Ce fil conducteur ne ressortit aucunement à une stratégie syndicale globale, ni en termes de contenus ni en termes de mobilisation. À aucun moment, dans ces dernières années, n’a été proposé aux diverses catégories de travailleurs un terrain de lutte commun, destiné à rompre l’isolement catégoriel et à tenter de jeter ainsi les bases pour une grève générale.
Le modèle proposé par les syndicats CGIL, CISL, UIL [3] le 14 janvier 2016 [4] – dont nous avons critiqué l’orientation globale – est resté un simple document d’intention, qui n’a même pas été discuté avec la Confindustria. Il n’est pas anodin de préciser ici que, en janvier 2014, d’importants contrats collectifs nationaux avaient été déjà signés (notamment dans le commerce et la chimie) et d’autres étaient en discussion avec le patronat (comme celui de l’industrie des machines). En fait le modèle des trois centrales syndicales a été bloqué par la volonté de la Federmeccanica [l’association patronale de l’industrie des machines] qui a voulu imposer à tous les règles de son secteur.
Finalement, chaque catégorie professionnelle a agi plus ou moins dans son coin, en essayant de contenir une offensive patronale clairement coordonnée et concertée. Aux tables de négociations, les associations d’employeurs ont imposé le débat sur leurs propres contre-plateformes : limiter les augmentations salariales (presque toutes les associations patronales ont ouvert les tractations en demandant la restitution des augmentations concédées lors des renouvellements précédents), effacer les automatismes liés à l’ancienneté, flexibiliser encore plus le salaire négocié au niveau de l’entreprise en le liant davantage aux rendements et aux prestations, obtenir une plus grande flexibilité horaire et moins de contraintes eu égard aux Représentations syndicales unitaires (RSU) au sein de l’entreprise.
De ce point de vue, le vrai effondrement s’est produit dans la catégorie de l’industrie des machines, où les ouvriers engageaient la bataille sur des bases plus difficiles, notamment à cause des précédents accords séparés dont ils ont été victimes. Au lieu d’être l’avant-garde des salariés, comme ce fut le cas auparavant, les ouvriers de ce secteur sont ceux qui se sont fait imposer la note la plus chère par le patronat.
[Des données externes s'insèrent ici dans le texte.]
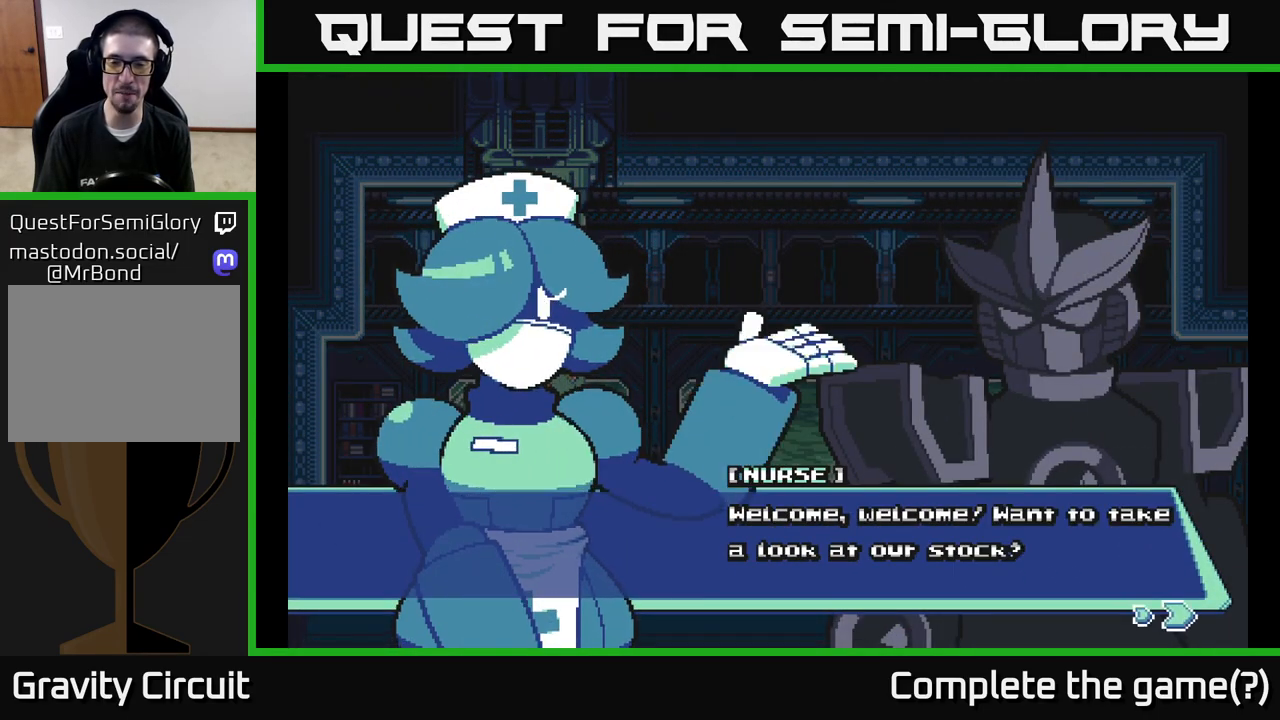
{"buttons": [], "left_stick": "center", "right_stick": "center", "events": [[133, "A", "up"], [317, "A", "down"], [500, "A", "up"]]}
S’il est vrai que le contrat collectif a été approuvé par 80% des travailleurs ayant voté, il n’est pas moins vrai qu’il a été fort mal digéré par la base militante, surtout celle des grandes entreprises, où plus de 40% des travailleurs ont tenté de faire échec à cette entente unitaire.
Le bilan provisoire de ce long round de négociations est amer ; loin, très loin même de « l’expansion de la demande intérieure », de « la protection et l’amélioration des conditions de vie et de travail » et du « surcroît d’intégration » que préconisait le modèle CGIL-CISL-UIL.
Le salaire
En ce qui concerne les salaires, aucun renouvellement de contrat collectif n’a défendu le pouvoir d’achat, y compris lorsqu’il y a eu des augmentations à trois chiffres, comme dans l’industrie alimentaire (105 euros mais en 4 ans et avec un moratoire d’un an pour les conventions collectives complémentaires de second niveau [5]), les assurances (103 euros, mais avec un contrat arrivant à échéance en trois ans) et les transports locaux (100 euros).
Même les conventions de la chimie-pharmacie et du caoutchouc-plastique, pourtant signées respectivement en octobre et décembre 2015, soit avant leur échéance, ont subi le même sort, sans que de réelles négociations aient lieu (90 euros pour la chimie-pharmacie et 76 euros pour le caoutchouc-plastique).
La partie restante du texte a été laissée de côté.